◆ DESCRIPTION OF THE TASK
Please reproduce word for word the lines of the material from the line containing "state / province: New York" through the last line of the material, with both ends included.

◆ EXERCISE DATA
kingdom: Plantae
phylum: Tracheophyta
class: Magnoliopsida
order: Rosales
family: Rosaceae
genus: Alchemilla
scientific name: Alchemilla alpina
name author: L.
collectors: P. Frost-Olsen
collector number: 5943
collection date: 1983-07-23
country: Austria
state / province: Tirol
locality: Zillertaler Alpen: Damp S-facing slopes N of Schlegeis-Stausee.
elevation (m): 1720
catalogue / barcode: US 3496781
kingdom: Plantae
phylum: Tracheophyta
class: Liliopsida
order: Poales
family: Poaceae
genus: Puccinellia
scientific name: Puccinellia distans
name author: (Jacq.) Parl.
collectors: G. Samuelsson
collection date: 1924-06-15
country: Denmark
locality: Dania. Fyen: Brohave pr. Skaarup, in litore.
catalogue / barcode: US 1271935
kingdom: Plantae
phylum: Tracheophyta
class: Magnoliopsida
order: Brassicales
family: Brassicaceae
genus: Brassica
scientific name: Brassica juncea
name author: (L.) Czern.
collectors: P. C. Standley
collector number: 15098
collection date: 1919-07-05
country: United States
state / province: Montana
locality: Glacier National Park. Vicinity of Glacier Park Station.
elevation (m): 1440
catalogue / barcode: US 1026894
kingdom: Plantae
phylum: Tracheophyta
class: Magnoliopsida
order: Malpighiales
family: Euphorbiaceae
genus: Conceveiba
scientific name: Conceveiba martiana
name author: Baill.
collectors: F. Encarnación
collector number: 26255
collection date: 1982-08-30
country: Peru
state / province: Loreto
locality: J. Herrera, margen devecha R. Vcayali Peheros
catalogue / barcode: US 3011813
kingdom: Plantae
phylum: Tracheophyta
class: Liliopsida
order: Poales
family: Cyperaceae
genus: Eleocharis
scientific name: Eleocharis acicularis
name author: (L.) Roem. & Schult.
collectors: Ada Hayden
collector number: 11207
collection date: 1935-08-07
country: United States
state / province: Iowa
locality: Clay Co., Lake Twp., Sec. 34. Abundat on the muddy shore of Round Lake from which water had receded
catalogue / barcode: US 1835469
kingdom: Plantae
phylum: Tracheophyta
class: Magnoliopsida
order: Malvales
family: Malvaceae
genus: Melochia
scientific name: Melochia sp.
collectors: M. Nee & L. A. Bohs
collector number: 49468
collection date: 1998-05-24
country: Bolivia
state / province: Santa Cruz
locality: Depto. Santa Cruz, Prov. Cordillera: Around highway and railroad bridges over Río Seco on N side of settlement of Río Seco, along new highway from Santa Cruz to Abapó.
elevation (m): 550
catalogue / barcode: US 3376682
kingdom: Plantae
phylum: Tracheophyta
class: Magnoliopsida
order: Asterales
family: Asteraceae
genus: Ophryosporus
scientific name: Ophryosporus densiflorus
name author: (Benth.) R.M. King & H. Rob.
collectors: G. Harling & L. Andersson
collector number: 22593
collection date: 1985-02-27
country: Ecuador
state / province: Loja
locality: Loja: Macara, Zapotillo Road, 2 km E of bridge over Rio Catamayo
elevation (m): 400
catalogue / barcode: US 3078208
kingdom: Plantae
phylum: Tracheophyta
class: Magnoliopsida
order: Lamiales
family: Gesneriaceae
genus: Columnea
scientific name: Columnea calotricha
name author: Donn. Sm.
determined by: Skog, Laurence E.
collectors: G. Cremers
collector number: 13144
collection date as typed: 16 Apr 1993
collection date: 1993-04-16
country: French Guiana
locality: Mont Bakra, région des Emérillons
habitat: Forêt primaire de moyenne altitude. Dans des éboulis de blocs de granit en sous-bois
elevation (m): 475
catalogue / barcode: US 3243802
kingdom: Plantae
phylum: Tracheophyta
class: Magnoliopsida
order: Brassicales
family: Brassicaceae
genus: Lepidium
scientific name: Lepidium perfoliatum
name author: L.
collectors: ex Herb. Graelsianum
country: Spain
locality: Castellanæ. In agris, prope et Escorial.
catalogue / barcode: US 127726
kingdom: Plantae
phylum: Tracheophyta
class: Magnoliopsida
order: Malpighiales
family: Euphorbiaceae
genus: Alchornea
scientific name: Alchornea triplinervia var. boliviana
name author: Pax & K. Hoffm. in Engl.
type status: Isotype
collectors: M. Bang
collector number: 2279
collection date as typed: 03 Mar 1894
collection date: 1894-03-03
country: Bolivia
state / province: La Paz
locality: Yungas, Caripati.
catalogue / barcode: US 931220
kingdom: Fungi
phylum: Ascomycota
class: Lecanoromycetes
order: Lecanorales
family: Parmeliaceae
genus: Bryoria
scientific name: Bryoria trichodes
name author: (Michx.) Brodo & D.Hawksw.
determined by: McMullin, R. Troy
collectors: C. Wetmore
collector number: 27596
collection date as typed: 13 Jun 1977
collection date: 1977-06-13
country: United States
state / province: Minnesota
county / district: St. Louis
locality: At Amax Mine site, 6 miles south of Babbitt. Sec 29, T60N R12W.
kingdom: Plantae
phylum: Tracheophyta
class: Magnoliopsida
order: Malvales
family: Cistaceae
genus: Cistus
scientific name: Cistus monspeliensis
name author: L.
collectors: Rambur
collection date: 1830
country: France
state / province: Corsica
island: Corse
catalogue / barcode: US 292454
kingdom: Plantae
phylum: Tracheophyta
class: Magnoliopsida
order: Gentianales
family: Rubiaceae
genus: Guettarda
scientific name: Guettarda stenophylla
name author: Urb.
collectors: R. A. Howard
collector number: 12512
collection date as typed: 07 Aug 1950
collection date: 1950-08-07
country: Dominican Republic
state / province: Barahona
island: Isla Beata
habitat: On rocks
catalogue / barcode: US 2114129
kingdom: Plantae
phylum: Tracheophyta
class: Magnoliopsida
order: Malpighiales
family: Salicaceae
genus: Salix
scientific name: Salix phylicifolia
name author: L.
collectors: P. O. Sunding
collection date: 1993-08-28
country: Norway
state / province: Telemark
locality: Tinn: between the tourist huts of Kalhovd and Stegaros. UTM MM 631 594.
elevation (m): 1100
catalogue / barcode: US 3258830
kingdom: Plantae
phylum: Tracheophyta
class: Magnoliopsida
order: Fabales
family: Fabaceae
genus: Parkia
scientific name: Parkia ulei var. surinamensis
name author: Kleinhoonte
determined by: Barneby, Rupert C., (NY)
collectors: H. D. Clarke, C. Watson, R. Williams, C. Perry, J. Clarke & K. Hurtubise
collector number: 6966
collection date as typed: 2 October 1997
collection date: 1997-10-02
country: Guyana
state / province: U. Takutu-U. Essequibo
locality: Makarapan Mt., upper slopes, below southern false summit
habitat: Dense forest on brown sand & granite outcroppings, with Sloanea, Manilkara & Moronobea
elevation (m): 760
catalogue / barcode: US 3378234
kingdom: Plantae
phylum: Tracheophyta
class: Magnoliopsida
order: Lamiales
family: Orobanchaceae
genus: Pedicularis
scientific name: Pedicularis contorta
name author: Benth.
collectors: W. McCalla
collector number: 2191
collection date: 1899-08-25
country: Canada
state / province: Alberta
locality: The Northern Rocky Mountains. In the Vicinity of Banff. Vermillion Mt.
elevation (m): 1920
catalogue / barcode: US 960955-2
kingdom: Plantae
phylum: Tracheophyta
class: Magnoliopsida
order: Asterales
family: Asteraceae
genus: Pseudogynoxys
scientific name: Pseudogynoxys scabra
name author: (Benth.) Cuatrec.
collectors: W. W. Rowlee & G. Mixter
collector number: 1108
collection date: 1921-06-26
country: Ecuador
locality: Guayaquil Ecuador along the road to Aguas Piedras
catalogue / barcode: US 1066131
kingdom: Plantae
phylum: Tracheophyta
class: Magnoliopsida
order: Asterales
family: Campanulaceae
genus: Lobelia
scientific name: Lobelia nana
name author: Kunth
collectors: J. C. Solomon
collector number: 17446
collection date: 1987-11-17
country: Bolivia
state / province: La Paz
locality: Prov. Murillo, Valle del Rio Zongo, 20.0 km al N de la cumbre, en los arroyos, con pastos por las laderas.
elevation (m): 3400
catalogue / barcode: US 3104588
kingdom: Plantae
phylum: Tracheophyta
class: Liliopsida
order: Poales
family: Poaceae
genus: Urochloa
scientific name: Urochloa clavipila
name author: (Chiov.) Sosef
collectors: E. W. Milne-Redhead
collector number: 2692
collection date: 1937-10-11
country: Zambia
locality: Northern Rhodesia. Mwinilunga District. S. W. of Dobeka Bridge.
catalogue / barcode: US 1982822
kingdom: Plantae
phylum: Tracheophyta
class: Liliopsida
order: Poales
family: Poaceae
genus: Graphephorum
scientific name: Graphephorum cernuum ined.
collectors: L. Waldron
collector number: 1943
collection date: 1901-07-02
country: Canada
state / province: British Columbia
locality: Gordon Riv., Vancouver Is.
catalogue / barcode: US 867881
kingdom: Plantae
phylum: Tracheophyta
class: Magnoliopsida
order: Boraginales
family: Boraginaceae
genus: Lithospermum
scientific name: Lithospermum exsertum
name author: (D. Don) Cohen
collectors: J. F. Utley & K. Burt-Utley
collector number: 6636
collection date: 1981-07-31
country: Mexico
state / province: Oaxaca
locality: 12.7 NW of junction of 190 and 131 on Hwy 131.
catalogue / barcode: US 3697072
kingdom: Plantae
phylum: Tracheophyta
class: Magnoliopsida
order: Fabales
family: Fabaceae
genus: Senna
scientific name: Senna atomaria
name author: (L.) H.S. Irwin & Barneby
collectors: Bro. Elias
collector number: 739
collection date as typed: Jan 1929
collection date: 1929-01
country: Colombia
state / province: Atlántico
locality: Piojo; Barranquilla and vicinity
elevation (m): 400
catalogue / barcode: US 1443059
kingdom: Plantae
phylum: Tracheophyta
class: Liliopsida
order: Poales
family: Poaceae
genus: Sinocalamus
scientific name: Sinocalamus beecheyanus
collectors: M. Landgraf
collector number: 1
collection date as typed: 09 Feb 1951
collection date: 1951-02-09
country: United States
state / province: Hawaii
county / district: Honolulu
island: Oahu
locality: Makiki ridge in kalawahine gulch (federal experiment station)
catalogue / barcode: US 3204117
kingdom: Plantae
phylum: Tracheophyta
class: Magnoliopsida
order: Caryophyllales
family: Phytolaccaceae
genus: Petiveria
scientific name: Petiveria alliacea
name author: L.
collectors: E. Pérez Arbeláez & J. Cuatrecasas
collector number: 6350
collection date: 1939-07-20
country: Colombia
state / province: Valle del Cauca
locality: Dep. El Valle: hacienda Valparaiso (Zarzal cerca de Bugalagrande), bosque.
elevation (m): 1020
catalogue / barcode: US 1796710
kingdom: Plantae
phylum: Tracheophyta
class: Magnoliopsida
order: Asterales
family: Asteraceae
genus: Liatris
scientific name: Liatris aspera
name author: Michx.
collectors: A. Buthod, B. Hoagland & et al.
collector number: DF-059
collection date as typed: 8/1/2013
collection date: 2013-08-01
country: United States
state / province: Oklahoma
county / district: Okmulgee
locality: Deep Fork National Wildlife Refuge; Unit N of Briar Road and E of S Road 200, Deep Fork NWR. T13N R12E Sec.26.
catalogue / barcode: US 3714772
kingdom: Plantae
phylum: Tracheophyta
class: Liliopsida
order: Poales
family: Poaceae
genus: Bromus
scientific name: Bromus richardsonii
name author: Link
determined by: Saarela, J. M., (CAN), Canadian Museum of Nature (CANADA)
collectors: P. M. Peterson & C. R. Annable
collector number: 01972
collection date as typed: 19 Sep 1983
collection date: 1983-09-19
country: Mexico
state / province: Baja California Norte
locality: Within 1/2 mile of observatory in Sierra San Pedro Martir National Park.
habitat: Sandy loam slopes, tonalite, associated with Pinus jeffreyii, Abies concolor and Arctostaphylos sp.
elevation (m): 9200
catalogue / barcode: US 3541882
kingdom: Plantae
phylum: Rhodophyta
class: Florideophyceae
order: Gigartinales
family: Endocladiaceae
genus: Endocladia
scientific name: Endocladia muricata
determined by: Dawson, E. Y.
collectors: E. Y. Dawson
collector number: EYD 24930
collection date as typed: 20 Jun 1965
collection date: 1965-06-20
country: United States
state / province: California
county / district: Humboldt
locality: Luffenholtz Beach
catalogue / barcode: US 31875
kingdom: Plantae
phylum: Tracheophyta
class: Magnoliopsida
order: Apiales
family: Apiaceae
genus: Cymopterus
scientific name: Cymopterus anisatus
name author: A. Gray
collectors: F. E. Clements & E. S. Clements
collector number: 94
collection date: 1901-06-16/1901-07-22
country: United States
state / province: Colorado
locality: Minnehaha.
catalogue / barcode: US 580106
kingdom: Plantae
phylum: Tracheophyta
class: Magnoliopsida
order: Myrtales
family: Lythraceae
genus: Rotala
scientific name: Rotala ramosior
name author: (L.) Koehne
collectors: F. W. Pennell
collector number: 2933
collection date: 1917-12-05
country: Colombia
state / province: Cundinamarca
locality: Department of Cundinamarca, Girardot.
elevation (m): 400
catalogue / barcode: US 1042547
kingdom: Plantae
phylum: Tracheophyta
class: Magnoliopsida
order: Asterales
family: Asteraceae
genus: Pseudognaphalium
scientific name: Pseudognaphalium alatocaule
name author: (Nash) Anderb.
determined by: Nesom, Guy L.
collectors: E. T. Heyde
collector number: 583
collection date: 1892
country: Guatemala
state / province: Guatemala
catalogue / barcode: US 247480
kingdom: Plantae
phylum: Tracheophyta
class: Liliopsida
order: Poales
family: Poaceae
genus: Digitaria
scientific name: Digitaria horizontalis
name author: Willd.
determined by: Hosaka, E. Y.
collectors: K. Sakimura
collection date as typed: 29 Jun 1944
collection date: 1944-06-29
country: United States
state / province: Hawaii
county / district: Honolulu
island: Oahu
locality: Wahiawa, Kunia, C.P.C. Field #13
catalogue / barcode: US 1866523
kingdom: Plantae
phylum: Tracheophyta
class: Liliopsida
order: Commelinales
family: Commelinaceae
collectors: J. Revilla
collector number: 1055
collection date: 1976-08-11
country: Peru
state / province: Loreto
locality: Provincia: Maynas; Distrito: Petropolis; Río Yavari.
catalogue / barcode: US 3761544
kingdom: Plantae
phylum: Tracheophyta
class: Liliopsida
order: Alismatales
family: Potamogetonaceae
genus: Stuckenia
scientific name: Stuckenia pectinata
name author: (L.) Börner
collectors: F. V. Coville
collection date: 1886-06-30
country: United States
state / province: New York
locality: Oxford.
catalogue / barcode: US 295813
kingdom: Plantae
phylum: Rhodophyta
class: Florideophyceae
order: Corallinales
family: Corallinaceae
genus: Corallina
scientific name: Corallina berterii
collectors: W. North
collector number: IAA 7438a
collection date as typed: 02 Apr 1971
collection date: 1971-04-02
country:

◆ SOLVED EXERCISE
state / province: New York
locality: Oxford.
catalogue / barcode: US 295813
kingdom: Plantae
phylum: Rhodophyta
class: Florideophyceae
order: Corallinales
family: Corallinaceae
genus: Corallina
scientific name: Corallina berterii
collectors: W. North
collector number: IAA 7438a
collection date as typed: 02 Apr 1971
collection date: 1971-04-02
country:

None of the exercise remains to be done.